もう一度深呼吸をした胡桃は私に視線を合わせると、意を決したように口を開いた。
「ごめん……私と裕紀の始まりを知ったら…真面目な梢には、軽蔑されるんじゃないかって思ったら…怖くなって…。」
………へ?……二人の始まり?
「……身体から……付き合ってもいないうちに寝るような私たちのことを…梢は受け入れないんじゃないかって……そんな私を嫌いになるんじゃないかって……そう思ったら…言えなかった…。」
胡桃の瞳からポロポロと落ちていく雫を見ながら、苦しそうに吐き出された言葉が何故か胸にじわりと広がる。
そうか…そんな不安をずっと抱えていたのか…。
"真面目な私"なんて、そんなことないのに…。
私はただの臆病者で、仕事しか信じられないような生き方をしていただけだったのに…。
想像もしていなかった胡桃の苦しみを知り、それが私の胸をチクチクと刺激し、鼻の奥がツンとした。
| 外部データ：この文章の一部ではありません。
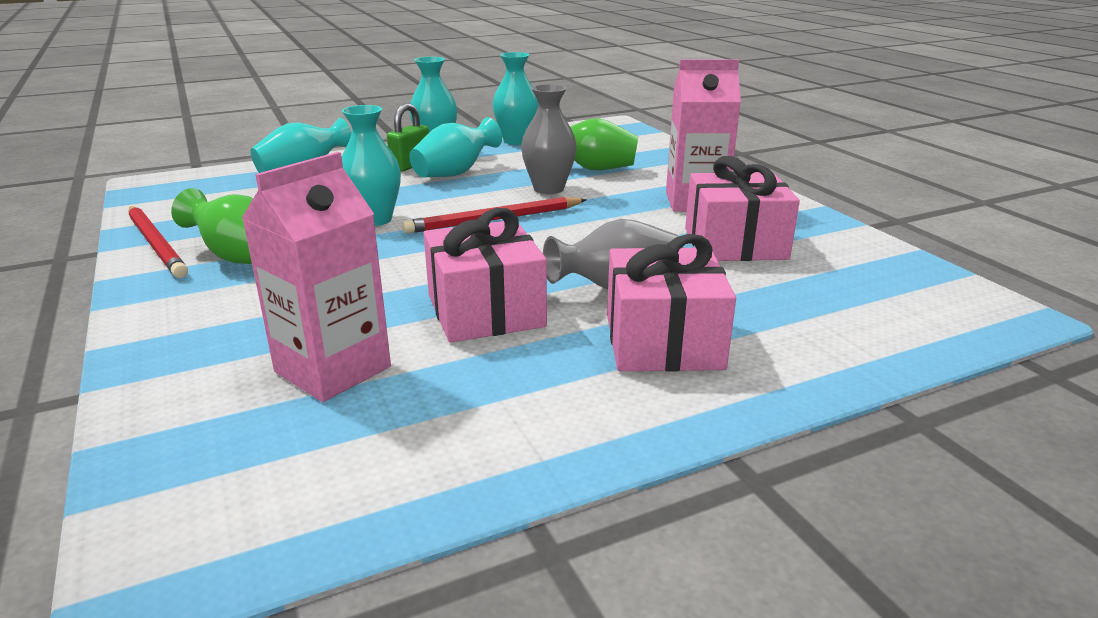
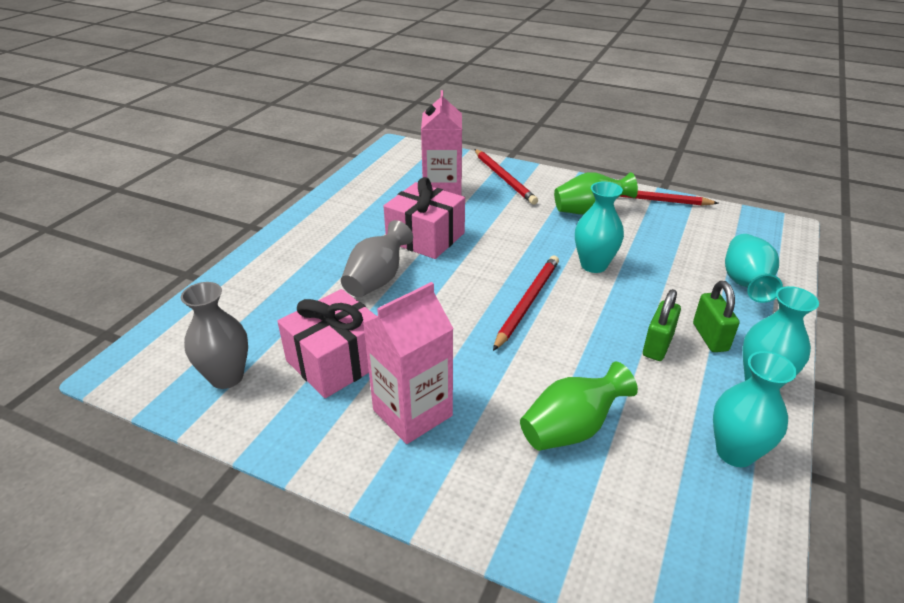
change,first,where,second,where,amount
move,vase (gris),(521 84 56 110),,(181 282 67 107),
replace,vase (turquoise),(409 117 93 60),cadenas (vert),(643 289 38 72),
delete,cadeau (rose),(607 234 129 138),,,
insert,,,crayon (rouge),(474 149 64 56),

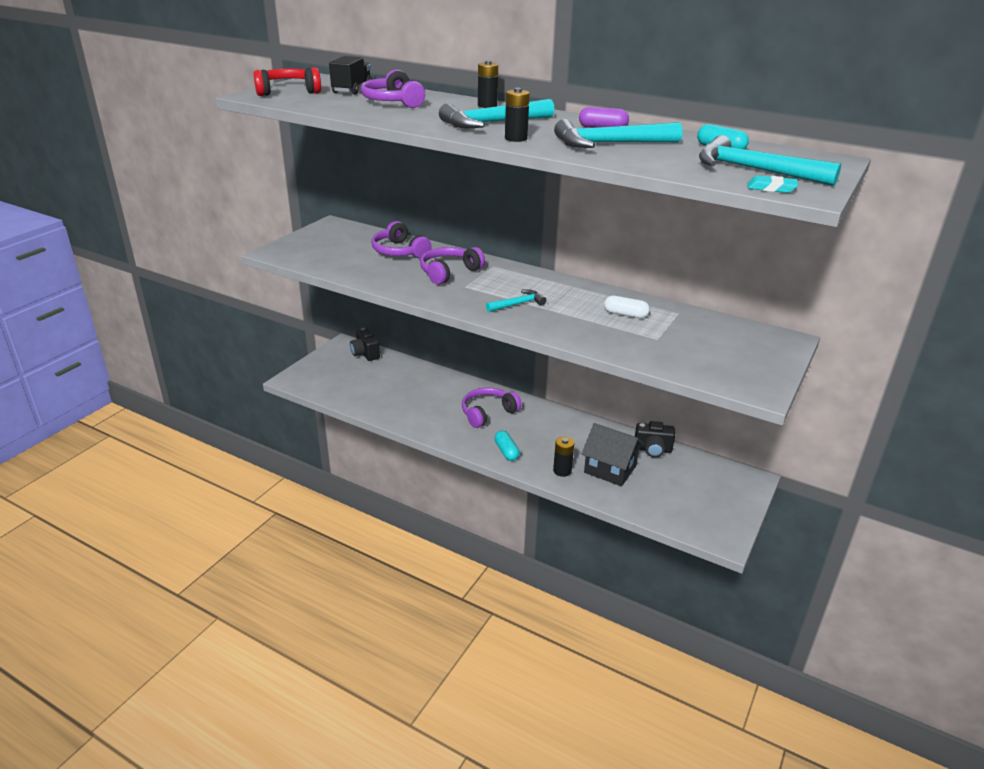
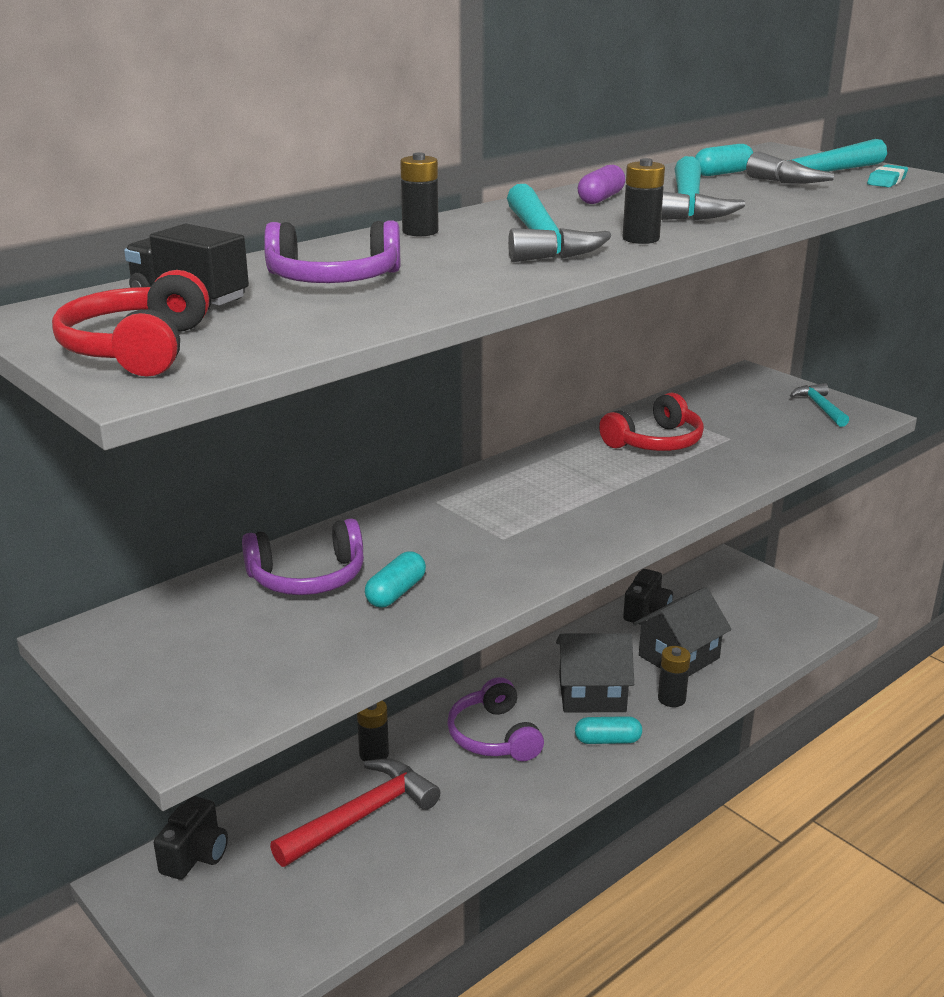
change,first,where,second,where,amount
delete,casque audio (violet),(420 247 65 38),,,
move,marteau (turquoise),(486 289 60 23),,(790 383 59 44),
replace,gélule (blanc),(604 296 46 22),casque audio (rouge),(599 393 105 58),
rotate,appareil photo (noir),(350 328 30 33),,(154 796 74 84),60 degrees counterclockwise
insert,,,gélule (turquoise),(365 551 61 56),
insert,,,maison (noir),(556 633 78 79),
insert,,,pile (noir),(357 700 32 62),
insert,,,marteau (rouge),(270 759 171 108),

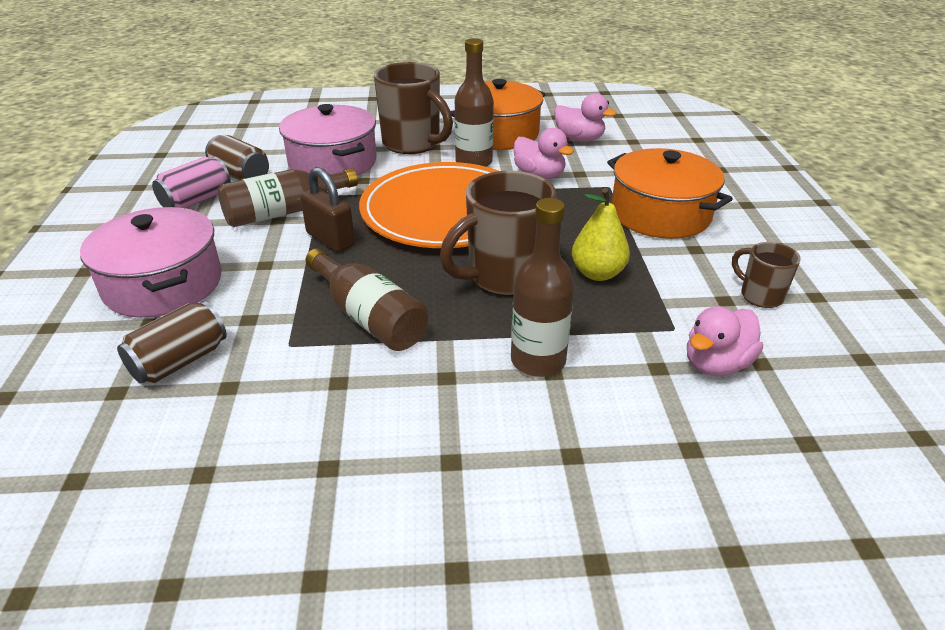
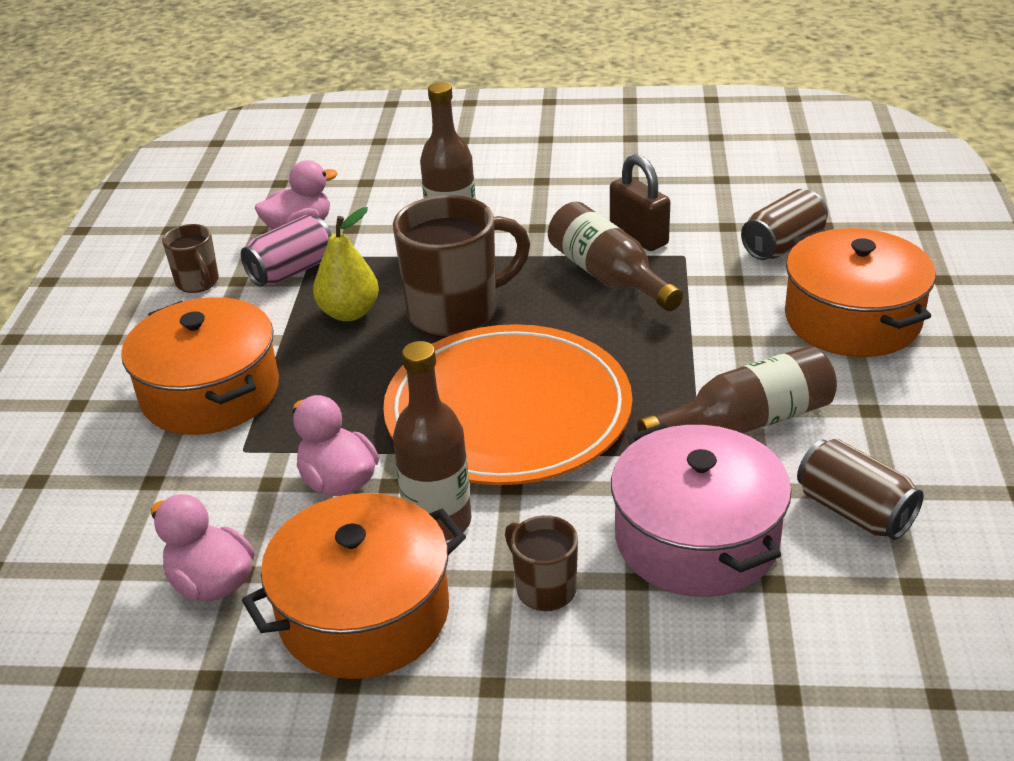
change,first,where,second,where,amount
resize,tasse (marron),(374 62 79 92),,(505 515 73 96),x0.52
move,canette (rose),(152 156 79 52),,(241 215 91 72),
move,cadenas (marron),(300 167 55 85),,(610 154 60 97),
recolor,marmite (rose),(80 207 141 111),marmite (orange),(785 228 151 129),

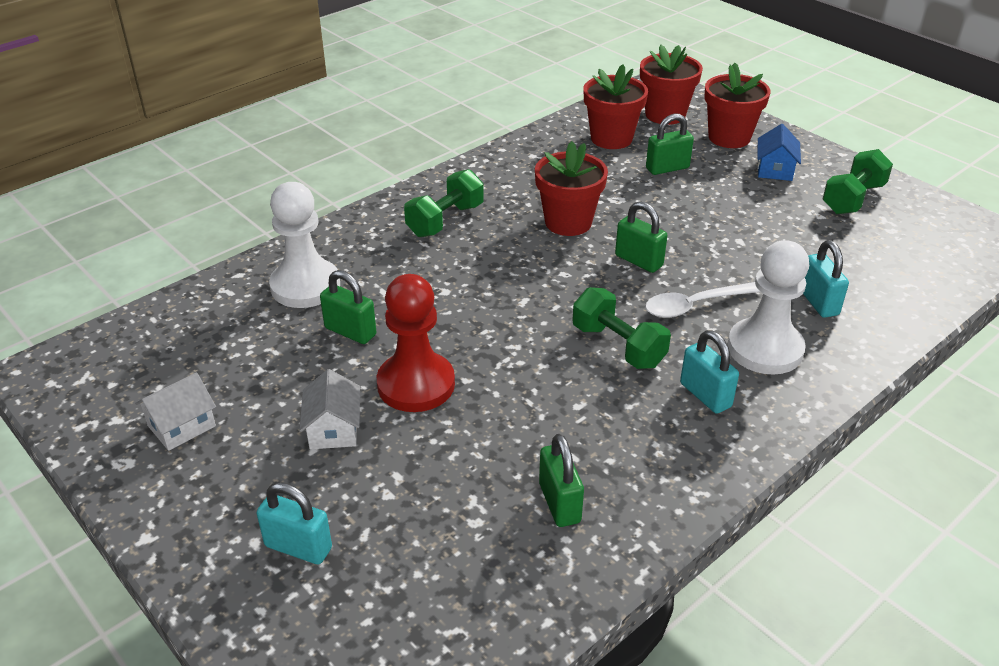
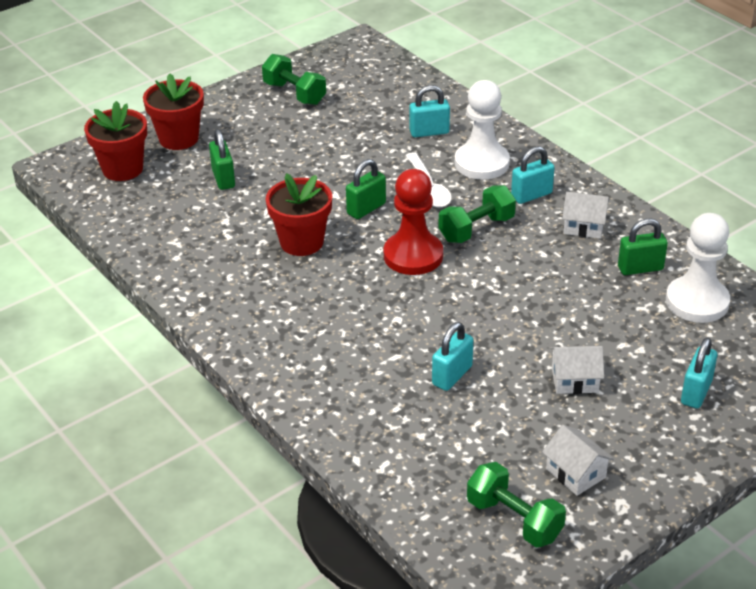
change,first,where,second,where,amount
delete,pot de fleurs (rouge),(583 64 65 85),,,
delete,maison (bleu),(757 124 44 57),,,
move,haltère (vert),(404 169 80 68),,(467 462 99 85),
move,pion (blanc),(269 182 71 126),,(666 213 64 110),
recolor,cadenas (vert),(320 270 56 74),cadenas (turquoise),(432 322 41 69),
move,pion (rouge),(377 274 78 138),,(384 169 59 106),
insert,,,maison (blanc),(562 192 47 47),

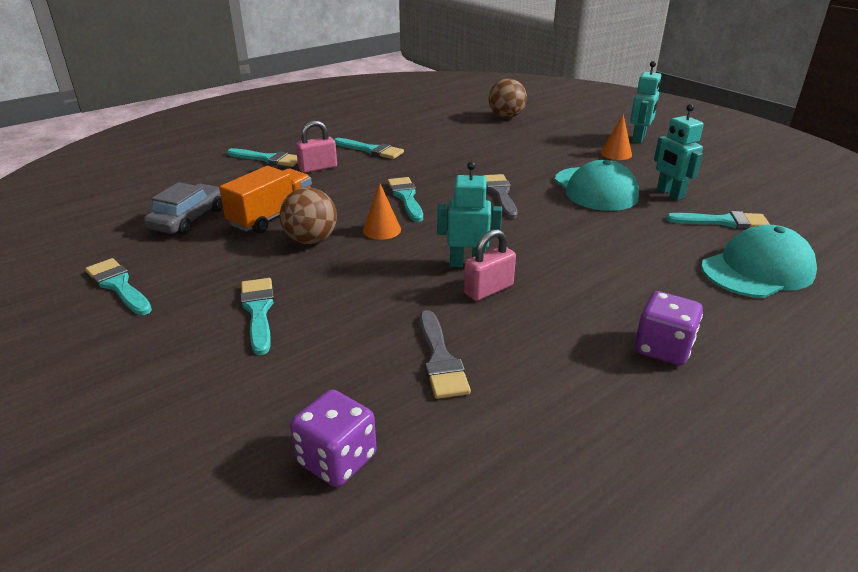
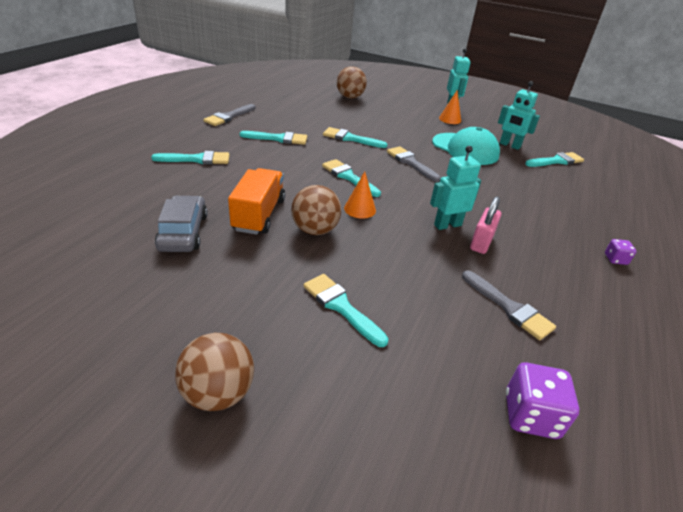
change,first,where,second,where,amount
delete,cadenas (rose),(296 120 41 53),,,
delete,casquette (turquoise),(701 225 116 73),,,
move,pinceau (turquoise),(85 258 67 57),,(323 127 64 21),
resize,dé (violet),(634 291 69 74),,(605 239 32 26),x0.55
insert,,,pinceau (gris),(203 104 53 22),
insert,,,balle (marron),(175 333 79 78),

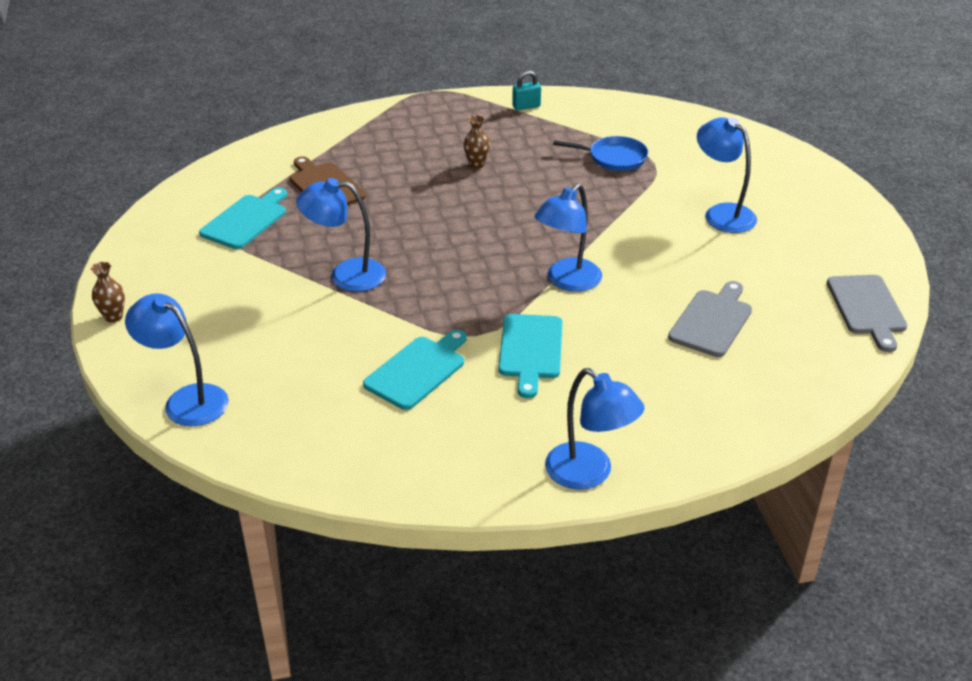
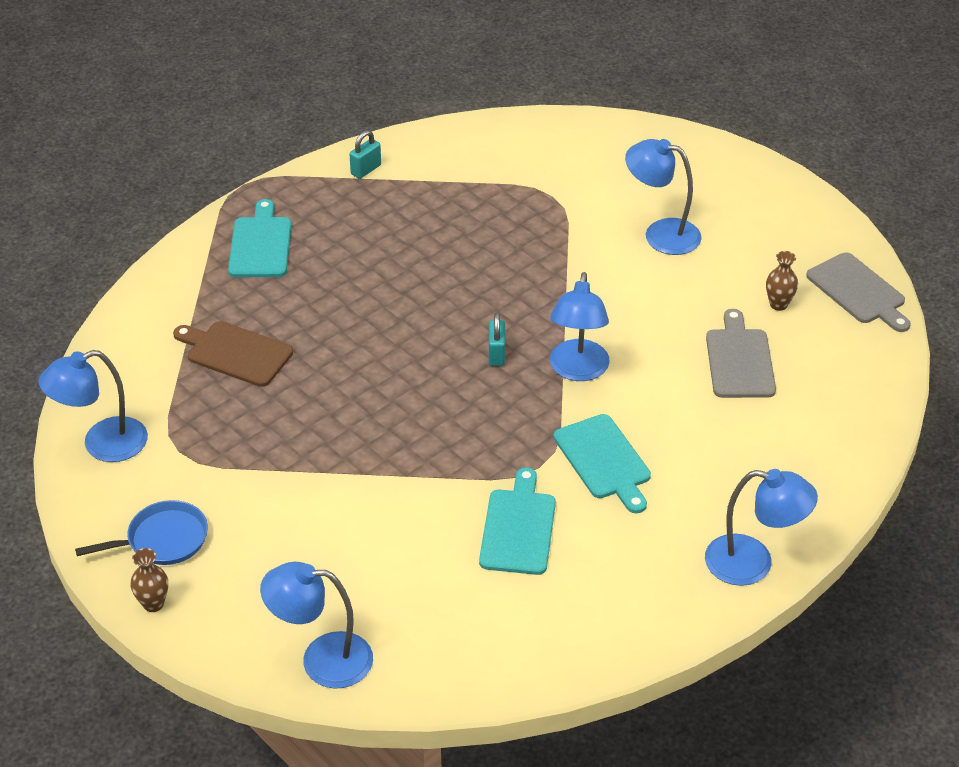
change,first,where,second,where,amount
move,vase (marron),(464 115 26 54),,(766 251 32 60),
move,poêle (bleu),(553 136 95 35),,(75 500 133 65),
move,lampe (bleu),(296 178 90 114),,(39 350 109 112),
move,planche à découper (turquoise),(199 188 88 61),,(228 199 63 78),
insert,,,cadenas (turquoise),(489 312 16 54),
「胡桃…ごめんね……毎日顔を合わせていたのに…気付いてあげられなくてごめん…。」
「……梢…。」
「…軽蔑なんてしないよ。だって始まりはどうであれ、今は幸せなんでしょ?それがあったから大切なものに気付けたんでしょ?」
顔をくしゃっと歪めてコクンと頷いた胡桃に、思ったままを伝える。
「…確かに…昔の私だったらそう思ったかもしれない。もしくは無関心で聞き流して終わってたかもね……でもね、今の私はそうは思わないよ。」
泣き顔の胡桃と、彼女の背中を擦り続けている酒居くんが此方を見つめてくる。
「誰とも接触を持たなかった頃の私だったらどうだったかな…それから変わって…いろんな人に関わって話をするようになって、いろんなことに気付けるようになったの……その中に仲良くさせてもらってる人たちがいてね。彼女たちの生き方を見て聞いて、教えてもらったことがあるんだ。」
「「…………。」」
「『幸せの形なんて人それぞれ違うんだから、誰かと比べるんじゃなくて自分たちが納得出来ていればいいのよ。いろんな形があって当たり前。思い合える人と一緒にいられることが何よりも大切で、一番の宝物になるんだから。』 って…。」